As sessions grow longer, context bloat degrades response quality. Three commands address this.
/compact — Compress context
Summarizes conversation history, keeping only important decisions. Use when you want to continue the same session but it's starting to feel heavy.
> /compact
/clear — Reset context
Clears all conversation history for a fresh start. Use when a task is complete or you're switching to completely different work. CLAUDE.md will be re-read.
/context — Check current context usage
> /context
# → Shows current token usage and remaining capacity
In practice, the single habit of running /clear at the end of each completed task prevents most context contamination.
How Do You Split Large Projects Across Multiple Sessions?
Don't try to do everything in one session. That's the foundational principle of context management.
Break large projects into session-sized chunks:
Example session breakdown:
- Session 1: Auth module refactor
- Session 2: API endpoint cleanup
- Session 3: Frontend state management overhaul
- Session 4: Test additions and coverage improvements
Track handoffs in Markdown.
# session-handoff.md (update at session end)
## Completed
- Migrated src/auth/login.ts from JWT to Supabase Auth
- All existing tests passing
## Next Session
- Migrate src/auth/register.ts (same approach as login.ts)
- Update auth check in middleware.ts
## Notes
- Supabase Row Level Security stays enabled
- NEXT_PUBLIC_SUPABASE_URL already set in .env.local
At the start of the next session, either reference this file in CLAUDE.md or paste it at the top of the conversation.

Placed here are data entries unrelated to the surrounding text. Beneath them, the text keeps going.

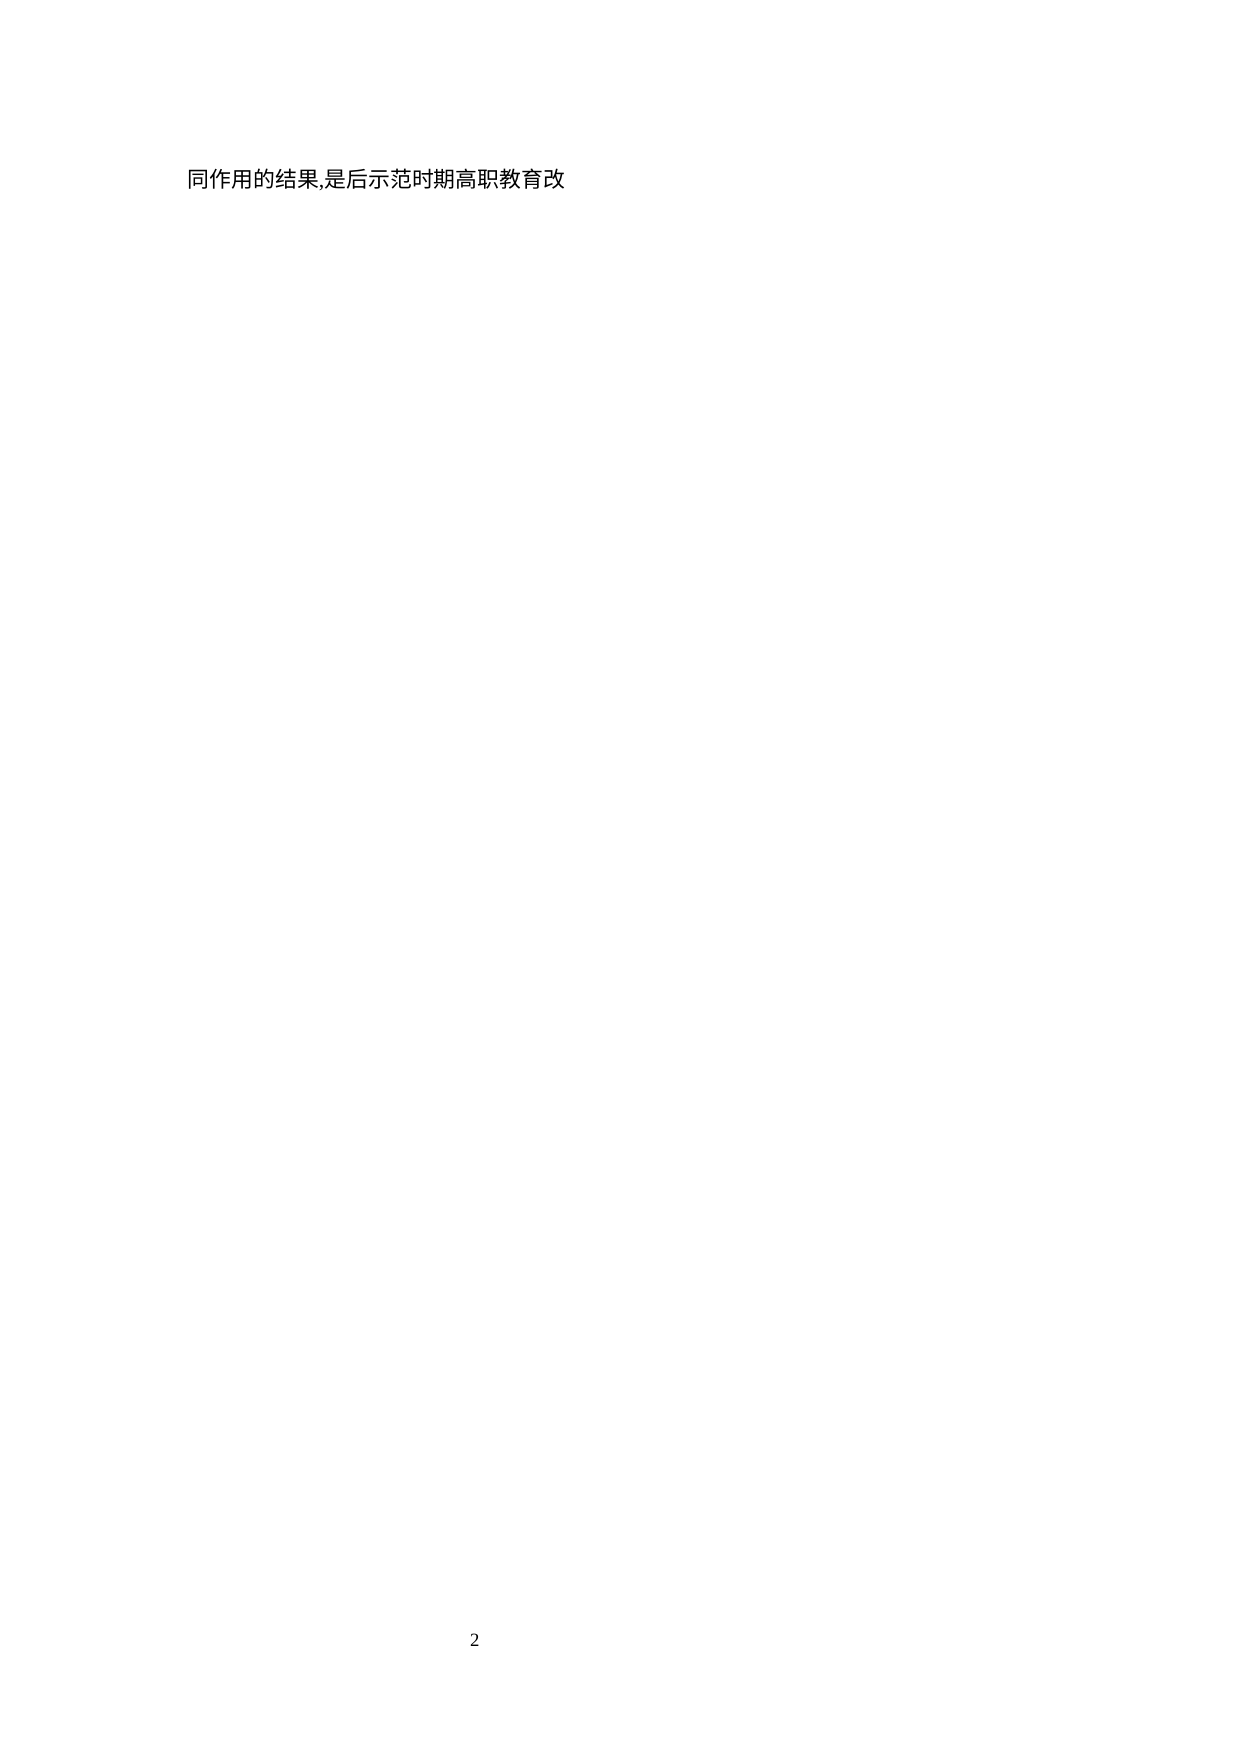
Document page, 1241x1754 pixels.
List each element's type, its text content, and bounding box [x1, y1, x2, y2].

text 【摘 要】 "双高计划"是我国进入新的发展阶段后社会外部力量和教育内部力量共同作用的结果,是后示范时期高职教育改 [187, 162, 598, 194]
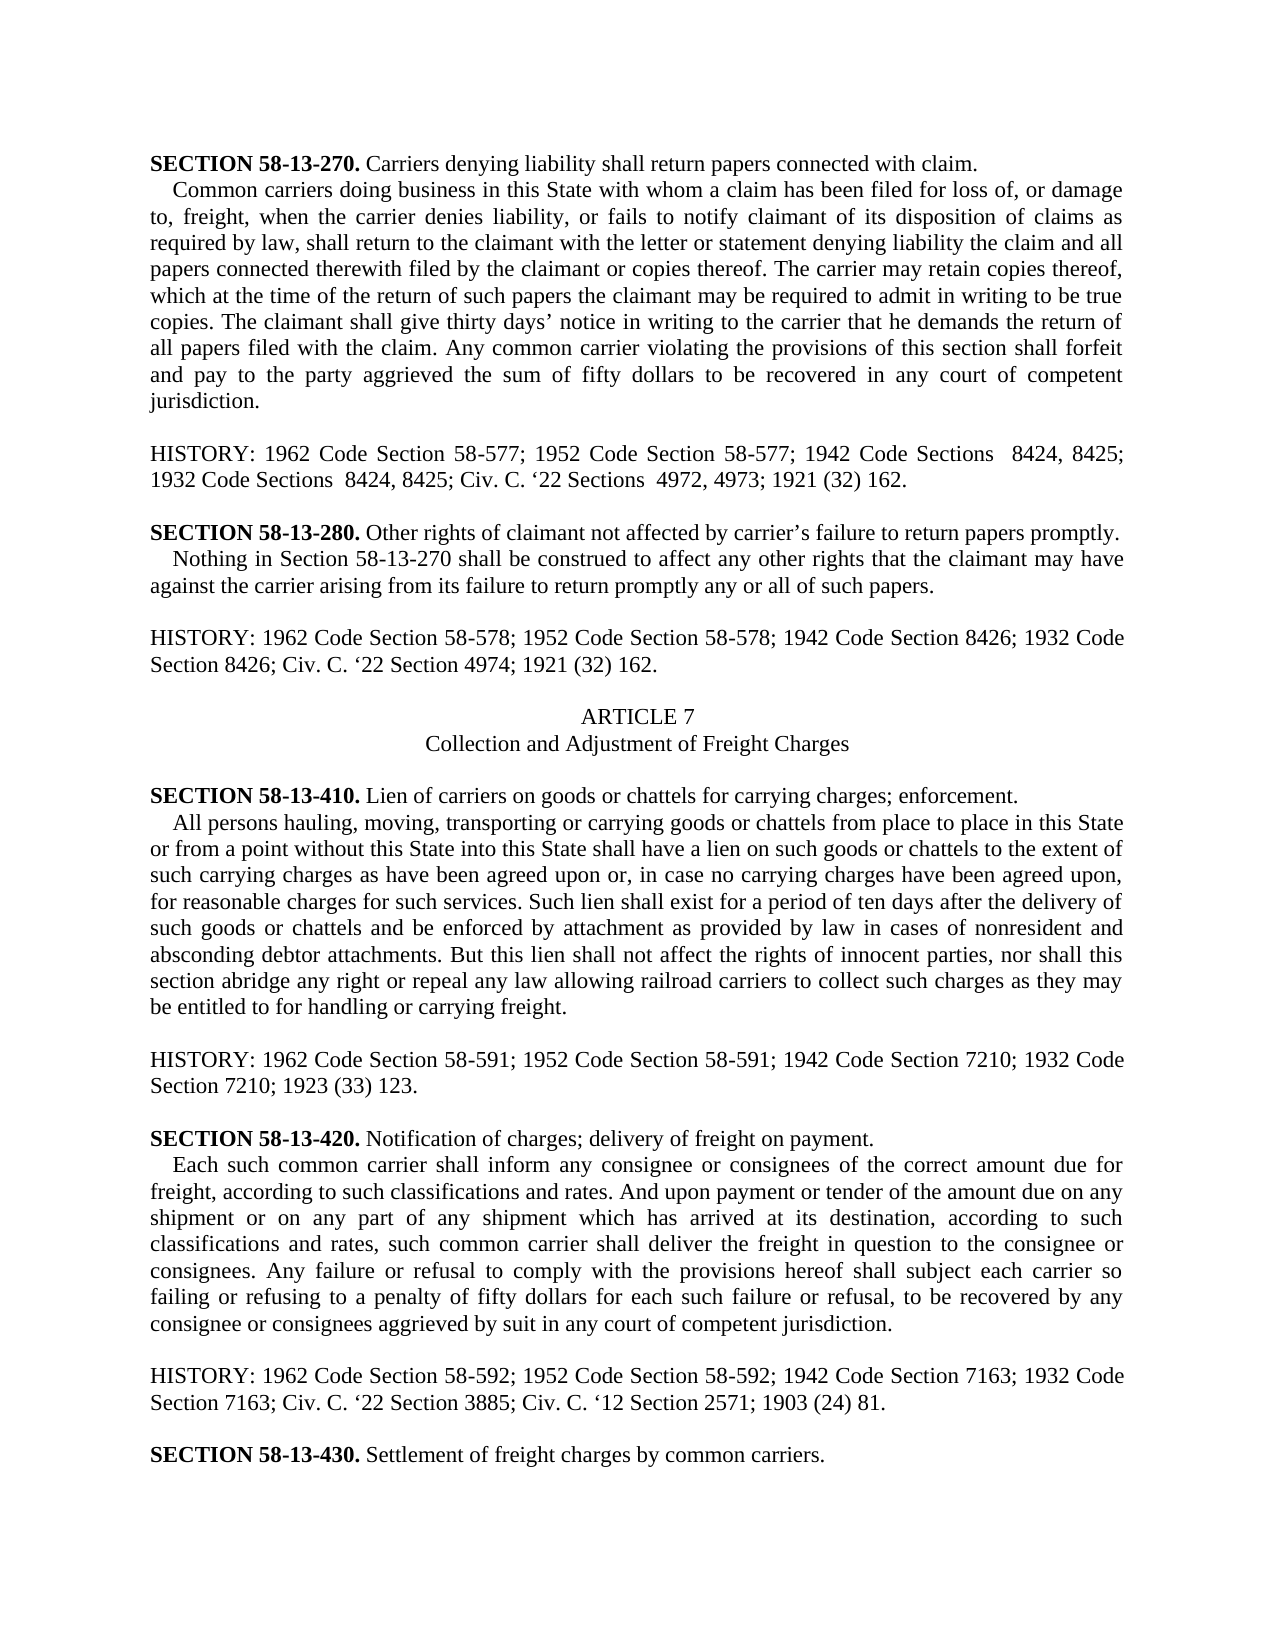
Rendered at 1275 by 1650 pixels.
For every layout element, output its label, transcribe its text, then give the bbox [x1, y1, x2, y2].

text SECTION 58-13-410. Lien of carriers on goods or chattels for carrying charges; enforcement. [150, 782, 1125, 809]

Context is preserved even when sessions are interrupted.
How Do You Build a Context Monitoring Habit?
Simply being conscious of context management changes output quality. Here's the routine that's worked for me.
Pre-session checklist:
- Is today's task clearly defined?
- Does CLAUDE.md match today's task?
- Is .claudeignore excluding unnecessary files?
- Is there a handoff note from the last session?
Mid-session checkpoints:
- Check
/contextevery 30 minutes - Run
/compactat the first sign of drift - Run
/clearafter each completed task
End of session:
- Update session-handoff.md
- Reflect any decisions made into CLAUDE.md
- Note context that will be needed next time
Context management is the foundation of getting real value from Claude Code. The tool has remarkable capabilities, but unlocking them requires thinking like an architect — designing the information environment, not just issuing commands. CLAUDE.md is your blueprint. Context is your resource. Manage both well and you're working at a different level entirely.
Wrapping Up
| What to Do | How |
|---|---|
| Keep CLAUDE.md short and specific | Target 10–30 lines. Only mechanically verifiable rules |
| Use hierarchical placement | Sub-CLAUDE.md files per module |
| .claudeignore is non-negotiable | Exclude node_modules, .next, *.lock at minimum |
| Use Plan mode for big changes | Anything touching 10+ files should start with a plan |
| Split sessions by task | One session = one task as a default |
| Write handoff notes | session-handoff.md preserves context across sessions |
If CLAUDE.md feels like it's being ignored, try cutting it in half first. The fear of leaving things out is less damaging than Claude's attention getting spread too thin.